John Buridan on the Doctrine of Aristotle’s Categories



The Categories was generally the first text of Aristotle’s read in the medieval universities. Categories concerns “things that are,” but leaves it to the reader to determine what types of “things” Aristotle has in mind. Generally Categories is interpreted as denying the existence of Plato’s Forms, each an eternally existent, singular, paradigm instance of some natural kind whose members depend on the Form for their existence and nature. Categories purportedly drags these Forms to earth, casting them as inherent, shared natures. Thus there are no Platonic Forms, only particular instances of general natures that have no existence apart from individuals.
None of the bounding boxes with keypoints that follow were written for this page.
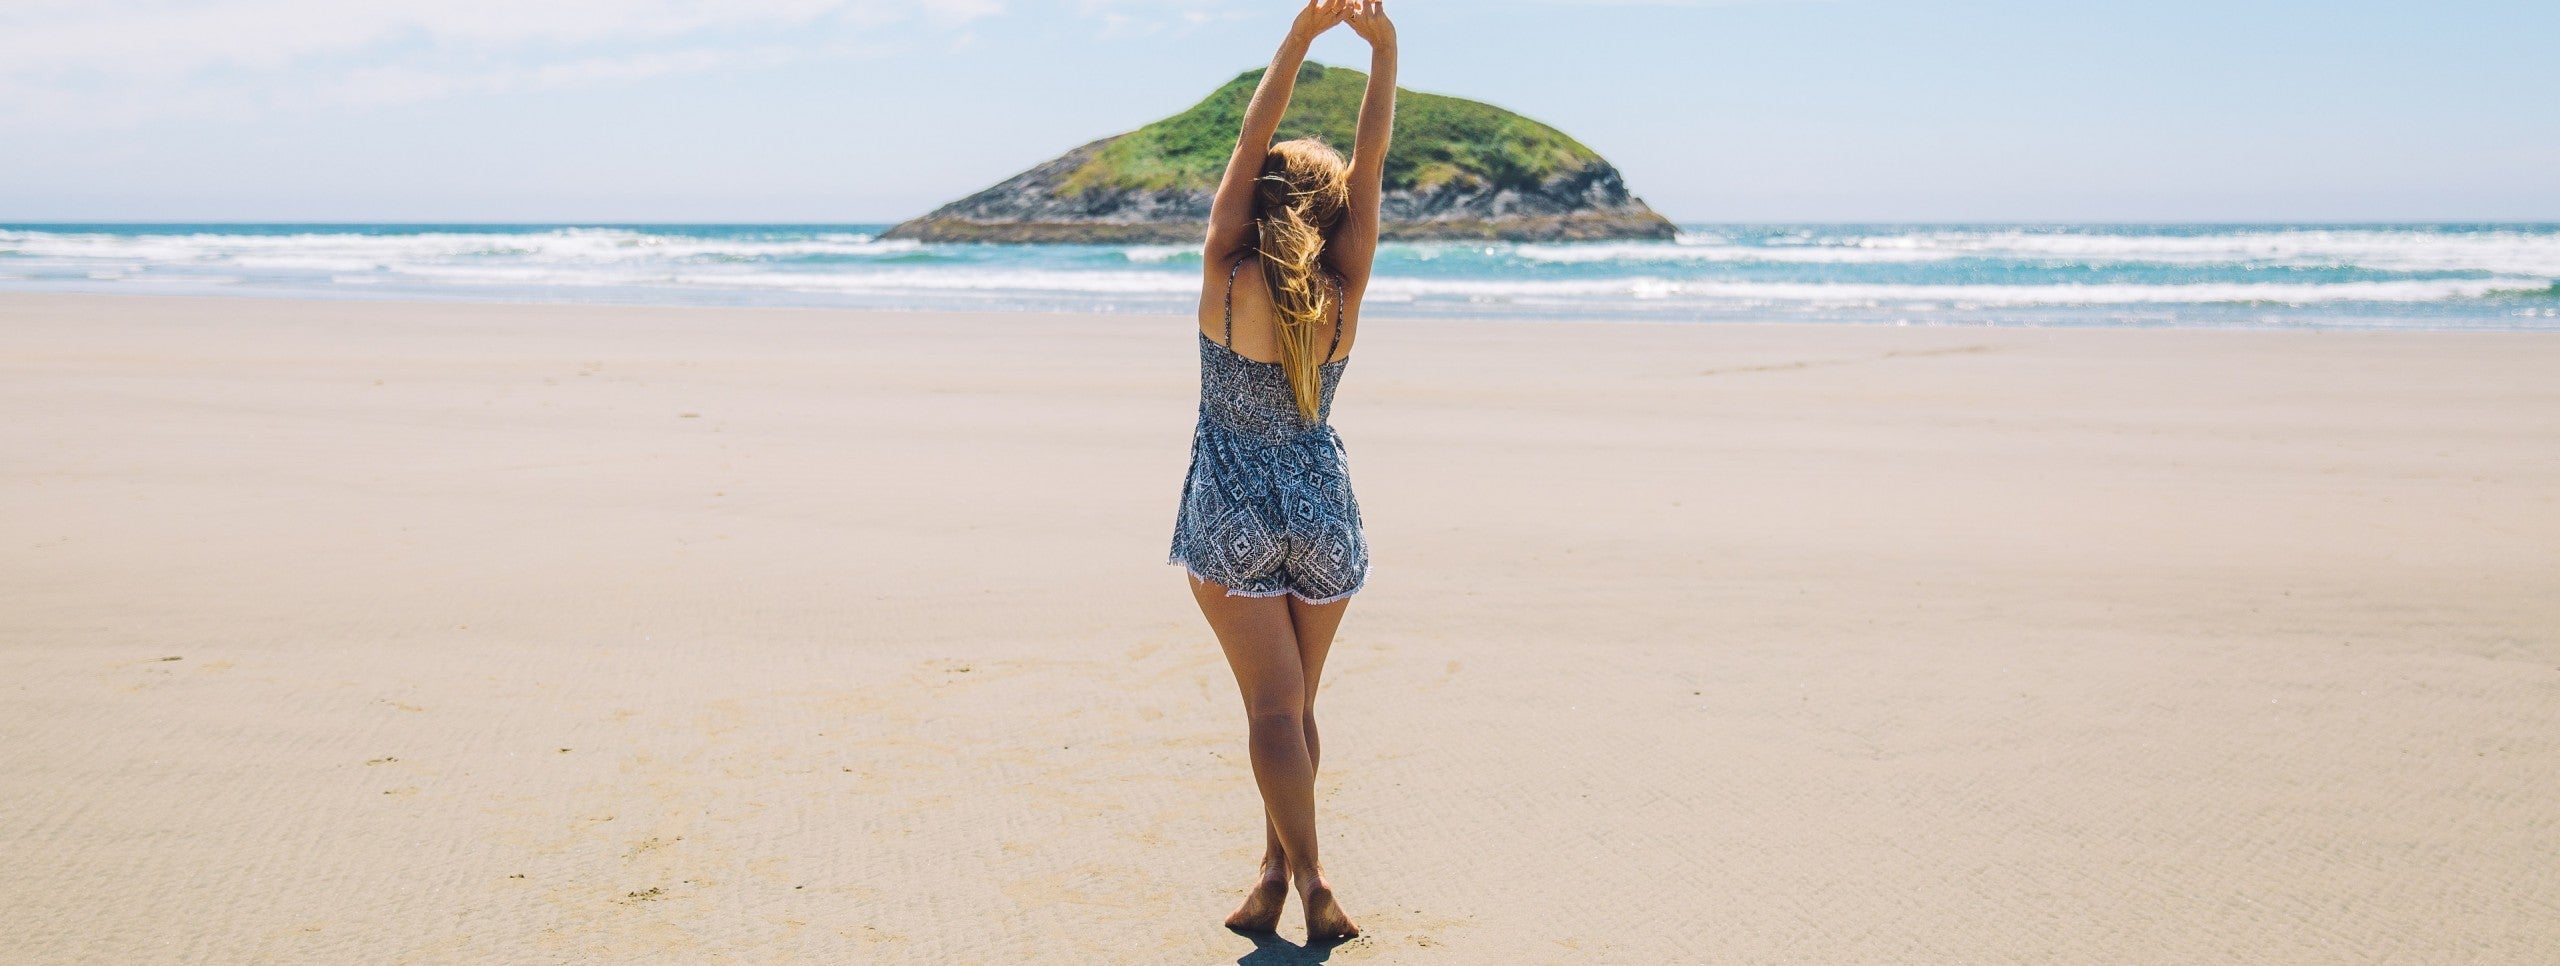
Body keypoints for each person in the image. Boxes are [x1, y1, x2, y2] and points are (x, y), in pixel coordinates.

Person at [1165, 0, 1396, 943]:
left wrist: (1297, 41)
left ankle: (1310, 878)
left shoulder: (1227, 269)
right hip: (1322, 507)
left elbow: (1243, 146)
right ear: (1333, 211)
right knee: (1296, 709)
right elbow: (1371, 166)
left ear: (1258, 197)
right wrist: (1385, 54)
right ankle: (1270, 873)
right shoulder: (1345, 281)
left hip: (1232, 505)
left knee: (1270, 709)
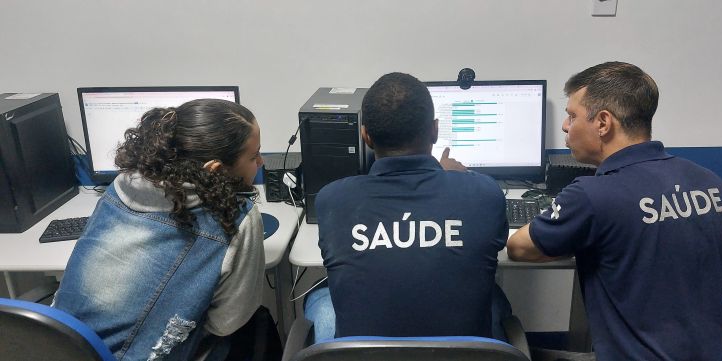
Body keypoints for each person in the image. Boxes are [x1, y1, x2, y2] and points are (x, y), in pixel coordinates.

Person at [507, 62, 722, 360]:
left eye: (572, 116)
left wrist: (578, 236)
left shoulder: (590, 196)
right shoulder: (711, 183)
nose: (565, 126)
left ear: (603, 123)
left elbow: (519, 248)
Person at [303, 72, 511, 342]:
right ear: (435, 130)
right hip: (461, 357)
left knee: (319, 296)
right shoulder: (484, 194)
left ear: (365, 136)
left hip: (364, 359)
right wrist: (453, 177)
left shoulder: (333, 200)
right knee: (492, 296)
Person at [53, 99, 266, 360]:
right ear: (216, 170)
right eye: (254, 156)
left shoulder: (121, 185)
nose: (262, 162)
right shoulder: (237, 215)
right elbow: (227, 322)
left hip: (59, 348)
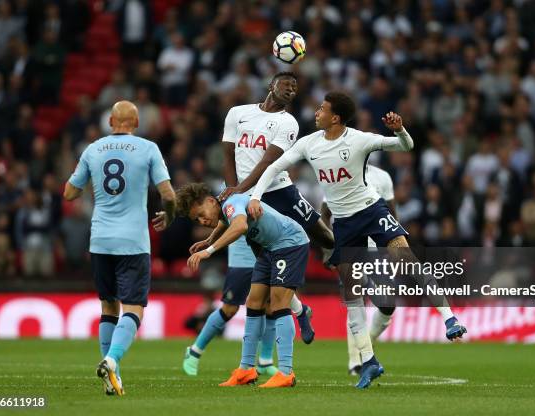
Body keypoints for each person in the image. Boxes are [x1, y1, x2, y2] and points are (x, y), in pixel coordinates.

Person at [248, 91, 467, 388]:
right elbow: (274, 167)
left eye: (322, 109)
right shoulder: (309, 144)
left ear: (335, 117)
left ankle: (449, 318)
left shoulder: (359, 140)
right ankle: (368, 361)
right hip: (345, 225)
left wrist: (399, 129)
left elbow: (406, 145)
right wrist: (257, 195)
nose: (316, 112)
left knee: (405, 258)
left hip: (371, 210)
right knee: (351, 296)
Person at [180, 71, 334, 377]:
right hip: (243, 196)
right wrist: (232, 192)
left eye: (295, 88)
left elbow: (269, 164)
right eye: (285, 85)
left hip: (277, 190)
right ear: (270, 85)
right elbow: (227, 154)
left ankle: (341, 261)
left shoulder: (288, 122)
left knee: (321, 235)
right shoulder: (238, 114)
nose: (291, 90)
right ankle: (260, 358)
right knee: (257, 296)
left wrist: (240, 192)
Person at [64, 101, 176, 396]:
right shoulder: (148, 148)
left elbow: (69, 192)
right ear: (136, 123)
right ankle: (112, 360)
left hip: (100, 239)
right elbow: (168, 194)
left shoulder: (93, 149)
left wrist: (91, 184)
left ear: (110, 120)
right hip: (133, 241)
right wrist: (171, 214)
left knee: (108, 305)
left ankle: (111, 378)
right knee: (134, 307)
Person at [162, 183, 309, 388]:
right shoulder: (224, 207)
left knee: (278, 303)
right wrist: (210, 238)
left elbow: (240, 226)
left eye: (201, 214)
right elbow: (227, 221)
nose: (202, 220)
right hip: (269, 248)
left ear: (211, 201)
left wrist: (209, 250)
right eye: (197, 219)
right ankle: (246, 370)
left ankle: (286, 372)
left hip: (289, 243)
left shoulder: (231, 202)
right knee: (253, 302)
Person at [321, 164, 397, 376]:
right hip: (350, 248)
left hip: (377, 252)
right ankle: (356, 361)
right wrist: (329, 248)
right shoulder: (337, 174)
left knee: (388, 302)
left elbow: (392, 215)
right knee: (355, 301)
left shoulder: (383, 176)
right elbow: (324, 214)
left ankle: (368, 341)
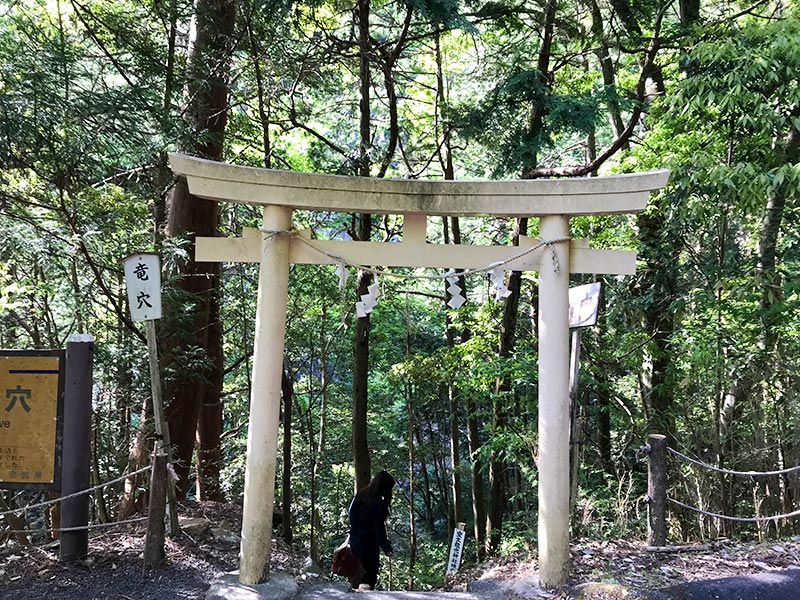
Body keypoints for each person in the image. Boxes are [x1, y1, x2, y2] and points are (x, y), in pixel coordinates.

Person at [348, 470, 395, 590]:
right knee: (370, 575)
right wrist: (387, 548)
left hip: (355, 542)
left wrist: (354, 534)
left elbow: (350, 514)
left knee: (360, 575)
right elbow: (379, 528)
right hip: (368, 546)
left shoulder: (360, 494)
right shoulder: (378, 504)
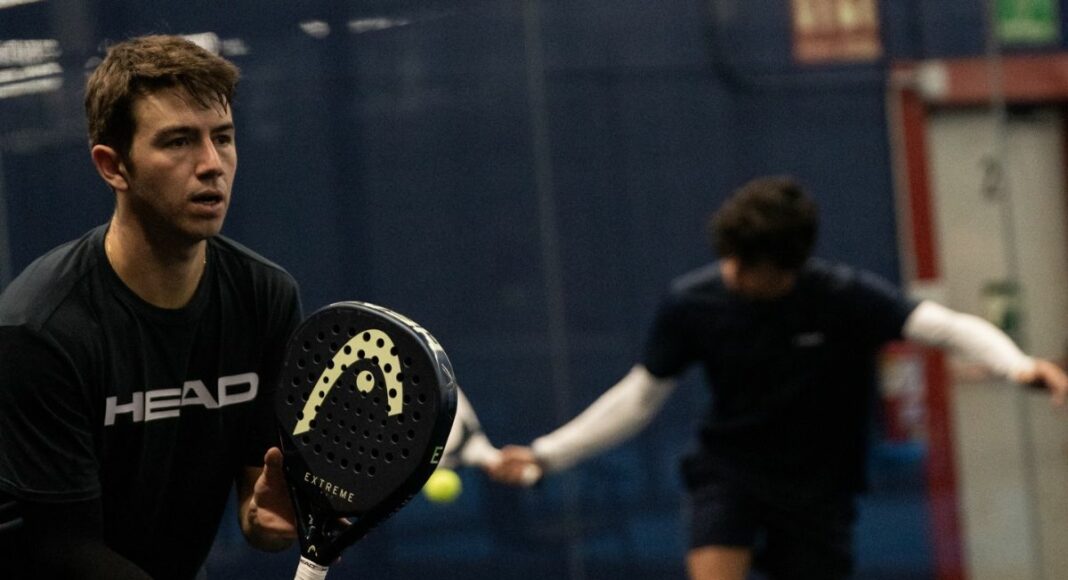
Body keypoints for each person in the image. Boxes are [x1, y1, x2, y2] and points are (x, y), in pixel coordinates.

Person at [488, 176, 1068, 580]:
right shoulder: (694, 303)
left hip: (820, 489)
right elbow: (641, 397)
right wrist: (546, 455)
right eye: (728, 256)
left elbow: (946, 328)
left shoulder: (844, 298)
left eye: (747, 264)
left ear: (787, 268)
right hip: (730, 474)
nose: (730, 271)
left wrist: (1018, 366)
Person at [0, 35, 302, 579]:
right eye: (178, 141)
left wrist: (268, 521)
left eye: (224, 138)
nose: (212, 165)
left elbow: (259, 502)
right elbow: (65, 550)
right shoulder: (39, 328)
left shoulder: (264, 298)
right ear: (113, 166)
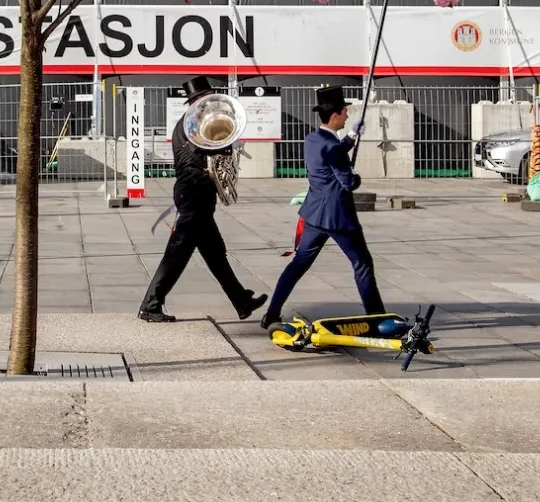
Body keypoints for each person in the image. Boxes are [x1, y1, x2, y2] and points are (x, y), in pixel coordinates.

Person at [139, 75, 267, 323]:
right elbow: (208, 147)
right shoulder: (191, 124)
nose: (210, 103)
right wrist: (227, 144)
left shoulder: (193, 123)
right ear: (198, 100)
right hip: (193, 191)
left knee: (215, 252)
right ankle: (150, 305)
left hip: (197, 192)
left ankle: (241, 301)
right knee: (177, 252)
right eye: (206, 99)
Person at [261, 85, 385, 328]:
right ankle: (378, 318)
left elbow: (333, 152)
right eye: (345, 112)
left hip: (314, 215)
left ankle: (272, 313)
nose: (348, 115)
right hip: (338, 217)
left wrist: (350, 137)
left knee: (297, 265)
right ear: (336, 115)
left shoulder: (313, 139)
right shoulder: (332, 148)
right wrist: (355, 175)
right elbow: (348, 182)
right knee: (362, 264)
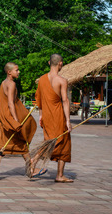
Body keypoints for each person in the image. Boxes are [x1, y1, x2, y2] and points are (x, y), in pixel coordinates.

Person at [0, 62, 43, 177]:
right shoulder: (11, 84)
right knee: (19, 143)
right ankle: (31, 170)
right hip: (9, 118)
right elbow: (10, 103)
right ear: (9, 72)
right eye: (16, 70)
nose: (19, 72)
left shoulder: (4, 83)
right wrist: (16, 120)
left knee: (2, 144)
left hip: (3, 117)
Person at [35, 54, 73, 183]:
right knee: (64, 142)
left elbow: (38, 99)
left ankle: (34, 160)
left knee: (49, 141)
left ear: (48, 62)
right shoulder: (62, 80)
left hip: (46, 116)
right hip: (58, 116)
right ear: (60, 64)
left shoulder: (41, 79)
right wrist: (68, 120)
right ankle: (59, 175)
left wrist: (41, 115)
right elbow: (65, 101)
There is no Form of ‘Humanity’, only individual humans. Medieval philosophers rejected Platonic Forms, though many accepted the supposedly Aristotelian notion of immanent universals, to which they refer Categories’ discussion of, e.g., ‘humanity’. Nominalists, however, deny the existence of any universal (immanent or transcendent) and, with this, any possible knowledge of such universals. Accordingly, they read Categories as a logical work concerning the properties of the terms that we use to speak of individuals and their qualities. Categories’ discussion of ‘humanity’, then, offers knowledge only of the function of an abstract term, and Aristotle’s influential work is brought into line with a nominalist metaphysics. Can this reduction work? If so, can modern scholarship benefit from medieval renderings of this canonical text? Arguably the influential fourteenth-century Parisian arts master John Buridan was his generation’s most sophisticated proponent of nominalism. This paper presents and evaluates his nominalist reading of Aristotle’s text.